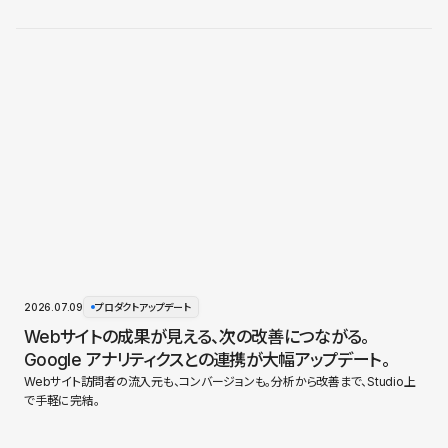
2026.07.09
プロダクトアップデート
Webサイトの成果が見える、次の改善につながる。
Google アナリティクスとの連携が大幅アップデート。
Webサイト訪問者の流入元も、コンバージョンも。分析から改善まで、Studio上
で手軽に完結。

------------------------

### Problem to work on
Copy out every entry above, character for character, excluding pictures.

### Answer section
2026.07.09
プロダクトアップデート
Webサイトの成果が見える、次の改善につながる。
Google アナリティクスとの連携が大幅アップデート。
Webサイト訪問者の流入元も、コンバージョンも。分析から改善まで、Studio上
で手軽に完結。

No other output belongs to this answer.